### 练习题目
请把下面金催化剂烧结一文中从“该文中，通过使用原位球差校正”到“属和载体材料之间的相互作用。”这一段重写一遍，并将其中的“二氧化铈”换成“氧化铈”。

### 原文节选
--------
清华大学李隽团队报道载体的金属亲和力决定了金催化剂的烧结。相关研究成果发表在2022年11月3日出版的《美国化学会杂志》。

非均相催化反应期间的烧结是负载金属纳米颗粒催化剂中最臭名昭著的失活渠道之一。因此，了解载体对烧结行为的影响至关重要。

该文中，通过使用原位球差校正透射电子显微镜和计算模型，揭示了金纳米颗粒和各种载体之间的原子尺度动态相互作用。发现与非晶态二氧化硅上的相比，二氧化铈上的Au纳米颗粒具有较小的接触角，并且明显不易移动，尤其是在表面台阶处。与亲水性类似，研究人员认为小纳米颗粒的迁移率起源是由于金属亲和力，这决定了金属和载体材料之间的相互作用。

从头算分子动力学（AIMD）和基于机器学习的深度势分子动力学（DPMD）模拟，直接捕获了二氧化硅表面的聚结过程和金在二氧化铈上的强钉扎。原子尺度上的联合实验和理论结果表明，活性载体和惰性载体的金属亲和力是非均相催化剂烧结和失活的关键描述符。

附：英文原文

Title: Metal Affinity of Support Dictates Sintering of Gold Catalysts

Author: Jin-Cheng Liu, Langli Luo, Hai Xiao, Junfa Zhu, Yang He, Jun Li

Issue&Volume: November 3, 2022

Abstract: Sintering during heterogeneous catalytic reactions is one of the most notorious deactivation channels in catalysts of supported metal nanoparticles. It is therefore critical to understand the effect of support on the sintering behavior. Here, by using in situ aberration-corrected transmission electron microscopy and computational modeling, the atomic-scale dynamic interactions are revealed between Au nanoparticles and various supports. It is found that Au nanoparticles on ceria have a smaller contact angle and are apparently less mobile, especially at surface steps when compared with those on the amorphous silica. Analogous to hydrophilicity, we attribute the origin of mobility of small nanoparticles to metal affinity, which determines the interaction between metal and support material. Ab initio molecular dynamics (AIMD) and machine learning-based deep potential molecular dynamics (DPMD) simulations directly capture a coalescence process on the silica surface and the strong pinning of gold on ceria. The joint experimental and theoretical results on the atomic scale demonstrate the metal affinity of active and inert supports as the key descriptor pertinent to sintering and deactivation of heterogeneous catalysts.

DOI: 10.1021/jacs.2c06785

Source: https://pubs.acs.org/doi/10.1021/jacs.2c06785
--------
### 所给数据
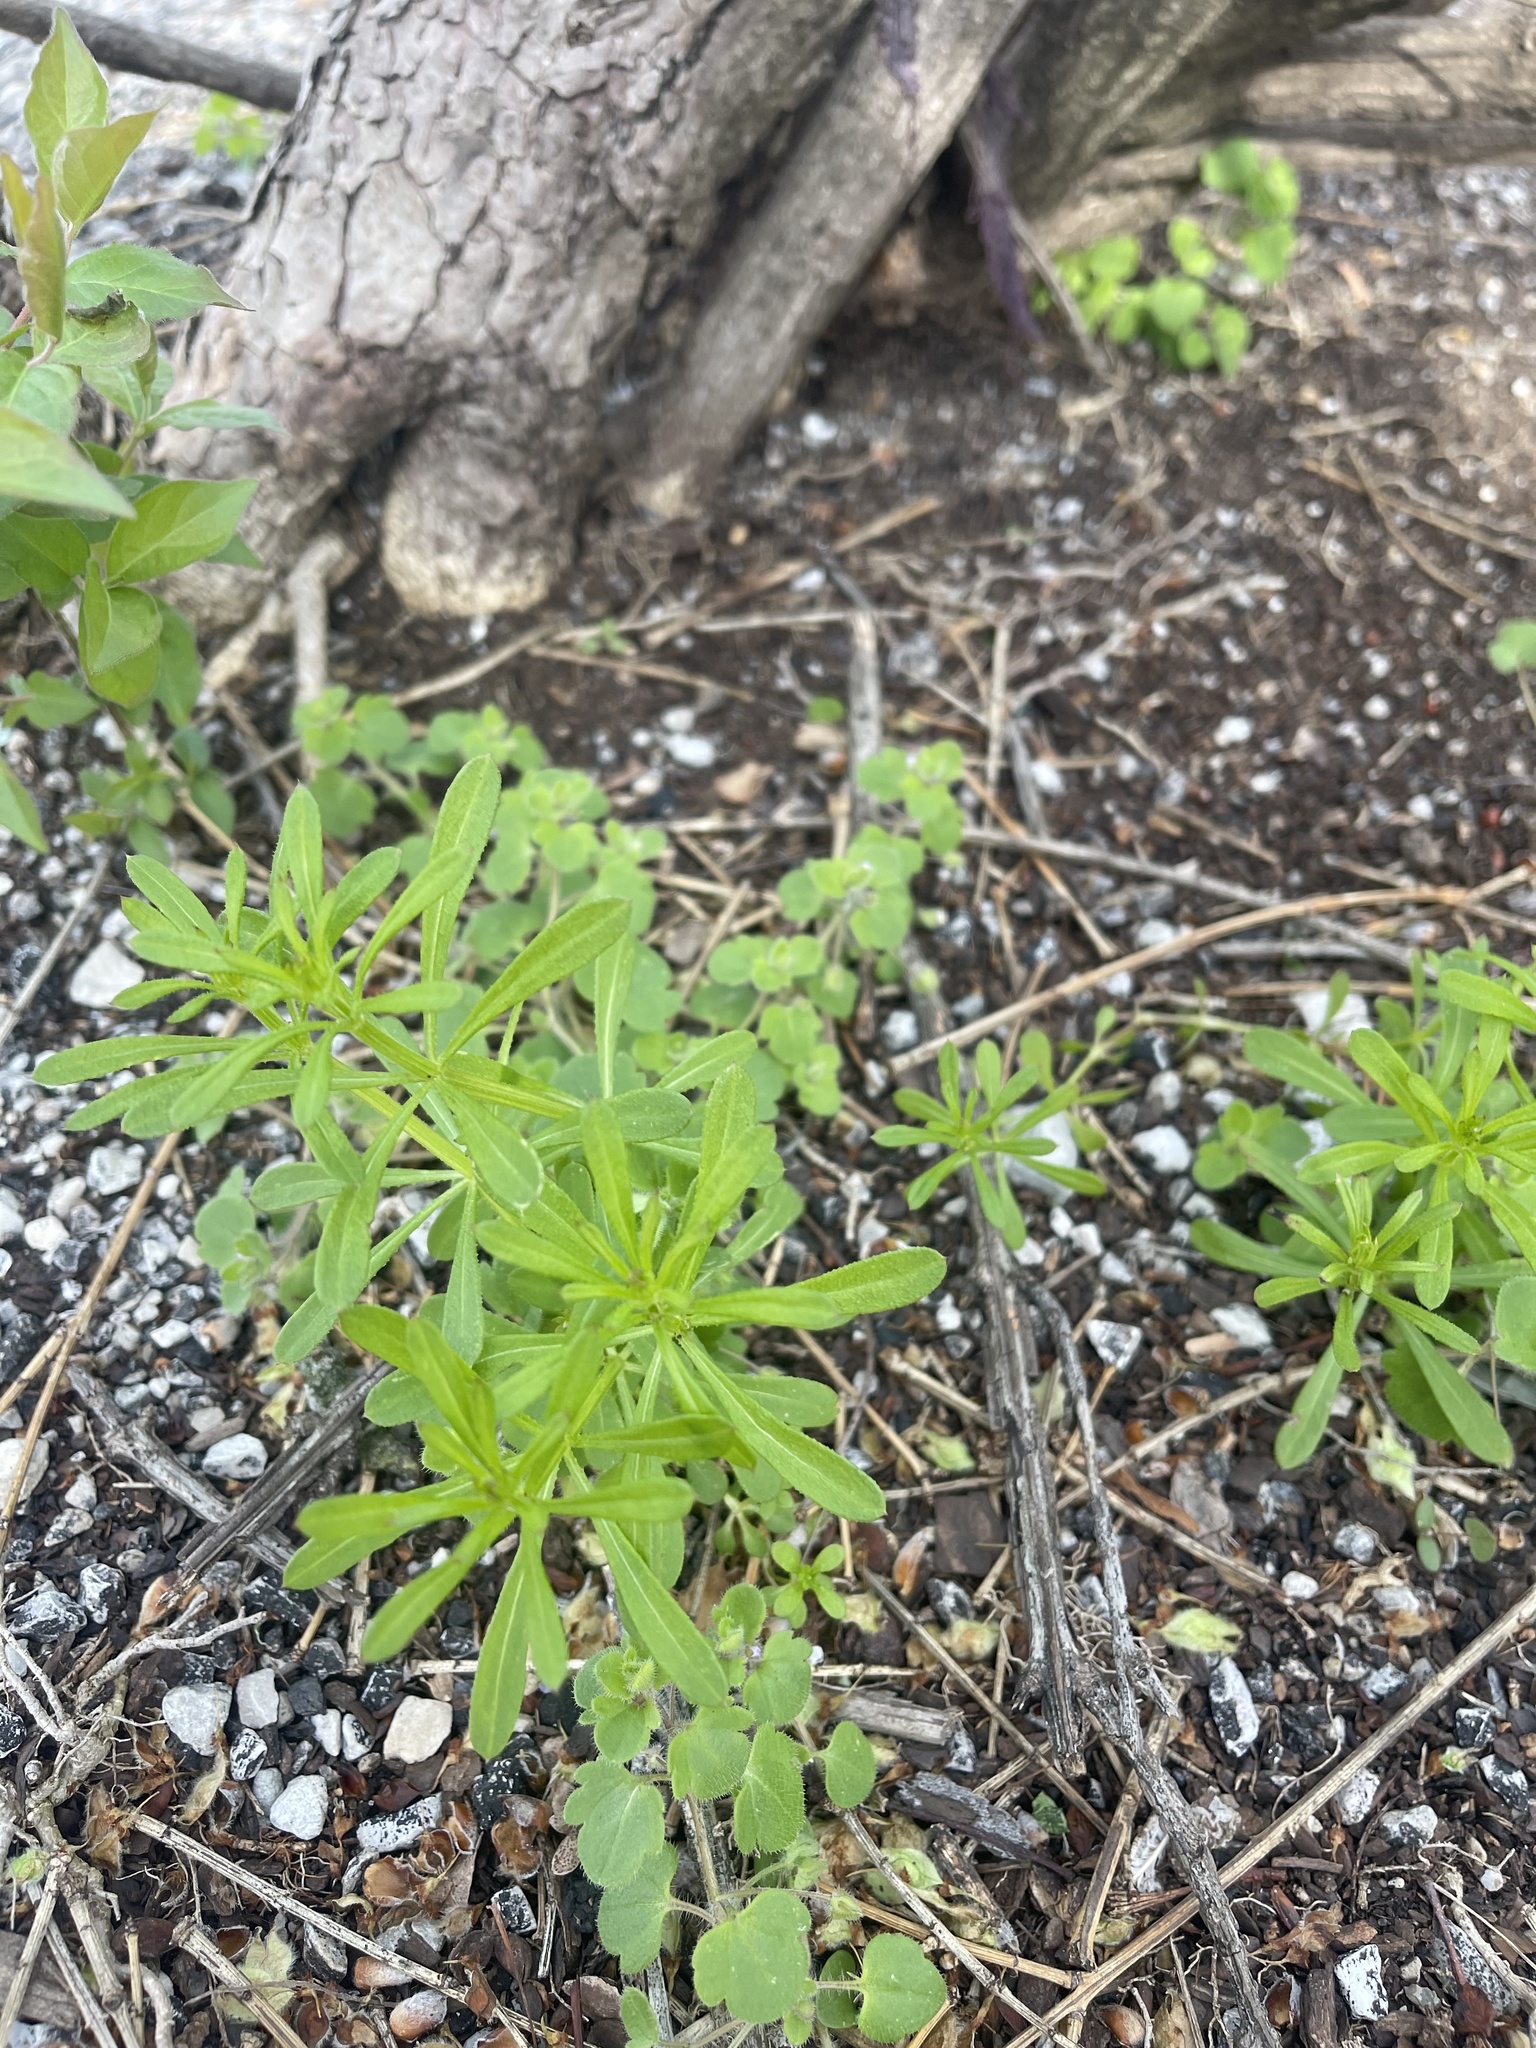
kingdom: Plantae
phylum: Tracheophyta
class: Magnoliopsida
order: Gentianales
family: Rubiaceae
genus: Galium
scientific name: Galium aparine
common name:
--------
### 参考答案
该文中，通过使用原位球差校正透射电子显微镜和计算模型，揭示了金纳米颗粒和各种载体之间的原子尺度动态相互作用。发现与非晶态二氧化硅上的相比，氧化铈上的Au纳米颗粒具有较小的接触角，并且明显不易移动，尤其是在表面台阶处。与亲水性类似，研究人员认为小纳米颗粒的迁移率起源是由于金属亲和力，这决定了金属和载体材料之间的相互作用。